Me llamo Juan José porque así se llamaba mi abuelo materno, el único al que conocí. Juan José García Gómez murió cuando yo no había cumplido los ocho años. Tuvo negocios de hostelería en Úbeda, unos con más fortuna y éxito que otros, y siempre fue respetado por su rectitud ejemplar. Quiso ser, y así ocurrió, un hombre cabal, como su hija, mi madre, nos contó cientos de veces.
Le recordaré siempre porque, además de escaparnos juntos al Ideal Cinema para ver películas de vaqueros, cuando tenía tres años perdí en un accidente doméstico la primera falange del dedo índice de mi mano izquierda. Debió ser traumático pero a mí nunca me afectó y, hasta donde mi memoria alcanza, la primera imagen de mi vida que guardo -nítida y en blanco y negro- es la de aquel suceso: tranquilo, feliz, comiendo un helado y sentado sobre las rodillas de mi abuelo, ya sin llorar, con las heridas suturadas y un dedil que protegía mi pobre e infantil dedo mutilado. La falange amputada la enterró mi abuelo Juan José junto a una parra que había en el patio de la casa familiar, el lugar donde él se sentaba en una preciosa tumbona de enea, y donde nací y vivíamos.
He recordado muchas veces este episodio y muy especialmente cuando Ernesto Sábato, al que admiraba y admiro y tuve el honor de conocer, publicó en enero 1999 “Antes del fin” (Seix Barral). En las páginas introductorias, Sábato nos regala un texto que, por su hermosura y verdad, ha sido mi guía espiritual en los últimos veinticinco años, hasta el punto de que lo aprendí de memoria, lo interiorice y lo hice mío. Decía Sábato: “…hablo de la necesidad de cuidar y transmitir las primigenias verdades.

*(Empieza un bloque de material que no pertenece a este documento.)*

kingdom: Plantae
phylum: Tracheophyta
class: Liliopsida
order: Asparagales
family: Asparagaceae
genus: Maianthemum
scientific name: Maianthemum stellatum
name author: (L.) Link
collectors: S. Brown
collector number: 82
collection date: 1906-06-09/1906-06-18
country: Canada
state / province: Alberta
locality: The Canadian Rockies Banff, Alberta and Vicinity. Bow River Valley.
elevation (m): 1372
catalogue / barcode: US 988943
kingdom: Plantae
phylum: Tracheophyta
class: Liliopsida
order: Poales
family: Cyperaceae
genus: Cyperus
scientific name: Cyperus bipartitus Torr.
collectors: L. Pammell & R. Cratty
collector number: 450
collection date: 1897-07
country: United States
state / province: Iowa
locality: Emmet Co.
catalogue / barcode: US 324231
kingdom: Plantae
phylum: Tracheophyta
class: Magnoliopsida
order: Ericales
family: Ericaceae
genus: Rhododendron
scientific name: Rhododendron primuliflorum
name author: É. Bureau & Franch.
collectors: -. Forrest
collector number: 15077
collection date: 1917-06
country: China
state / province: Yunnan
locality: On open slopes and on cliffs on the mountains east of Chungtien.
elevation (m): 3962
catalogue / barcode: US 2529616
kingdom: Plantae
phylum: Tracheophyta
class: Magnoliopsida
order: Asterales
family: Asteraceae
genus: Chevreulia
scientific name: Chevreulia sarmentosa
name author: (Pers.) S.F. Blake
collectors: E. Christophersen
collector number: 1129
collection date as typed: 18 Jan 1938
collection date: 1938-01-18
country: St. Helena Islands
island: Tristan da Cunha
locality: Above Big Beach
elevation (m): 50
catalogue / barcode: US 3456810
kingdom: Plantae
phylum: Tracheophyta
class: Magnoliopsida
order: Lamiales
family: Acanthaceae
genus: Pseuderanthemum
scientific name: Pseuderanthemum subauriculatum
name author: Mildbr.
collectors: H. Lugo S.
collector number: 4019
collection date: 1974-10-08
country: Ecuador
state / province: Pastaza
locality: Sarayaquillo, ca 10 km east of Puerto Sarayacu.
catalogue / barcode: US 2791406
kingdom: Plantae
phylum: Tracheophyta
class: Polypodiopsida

En las comunidades arcaicas, mientras el padre iba en busca de alimento y las mujeres se dedicaban a la alfarería o al cuidado de los cultivos, los chiquitos, sentados sobre las rodillas de sus abuelos, eran educados en su sabiduría; no en el sentido que le otorga a esta palabra la civilización cientifista, sino aquella que nos ayuda a vivir y a morir; la sabiduría de esos consejeros, que en general eran analfabetos, pero, como un día me dijo el gran poeta Shengor, en Dakar: ‘La muerte de uno de esos ancianos es lo que para ustedes sería el incendio de una biblioteca de pensadores y poetas’. En aquellas tribus, la vida poseía un valor sagrado y profundo; y sus ritos, no solo hermosos sino misteriosamente significativos, consagraban los hechos fundamentales de la existencia: el nacimiento, el amor, el dolor y la muerte.”
Los de edad provecta, la generación “Baby Boomer” nos llaman, recibimos una educación sin duda más dura de la que ahora reciben nuestro hijos y nietos, pero ese esfuerzo nos enseñó a cumplir con el deber, a ser consecuentes y coherentes, y a trabajar hasta terminar la tarea empezada. Estoy convencido, me gusta decirlo, de que cuando los seres humanos buscamos la verdad con honestidad intelectual y sin engaños, aprendemos que -como he repetido tantas veces- solo desde el conocimiento, los hombres y las mujeres nos hacemos más sabios, más libres y más demócratas y, por ende, más justos como personas y mejores profesionales. Y no hablo solo de instrucción, sino de Educación con mayúsculas, de auténticos valores humanos y de convivencia social y también empresarial. Y, educar, ya se sabe, como nos enseñó Marcos Aguinis, no solo se refiere a los conocimientos: incluye valores, urbanidad, solidaridad, aprender a pensar, a sentir, a darle valor a la palabra. Entender la decencia. Apreciar los derechos individuales y respetar las diferencias con entusiasmo. Hay que huir del “facilismo” y recuperar, también para la Educación, la cultura del esfuerzo, el trabajo y la decencia. Sábato decía que no podemos convertir la Educación en un privilegio. Tampoco, y menos aún, en las empresas que, si quieren progresar y buscar la excelencia, necesariamente deben instaurar en su seno procesos de aprendizaje colectivo.
Ha llegado la hora del cambio: además de capacitar, de educar y de fomentar el estudio y la investigación, la Universidad debe liderar un proceso de transformación que suponga variar conductas, valores, comportamientos; sobre todo comportamientos inertes que nos atan al pasado y nos arrastran al agotamiento. Y educar es el camino porque, no lo olvidemos, liderar es también educar. La Universidad líder debe ser capaz de vivir, y de resistir un cambio que le acerque a la siempre incierta realidad y nos ayude a los seres humanos a reforzar los fundamentos morales y éticos de una sociedad que se ha hecho frágil. Albert Camus nos dijo que “uno no puede ponerse del lado de quienes hacen la historia, sino al servicio de los que la padecen”.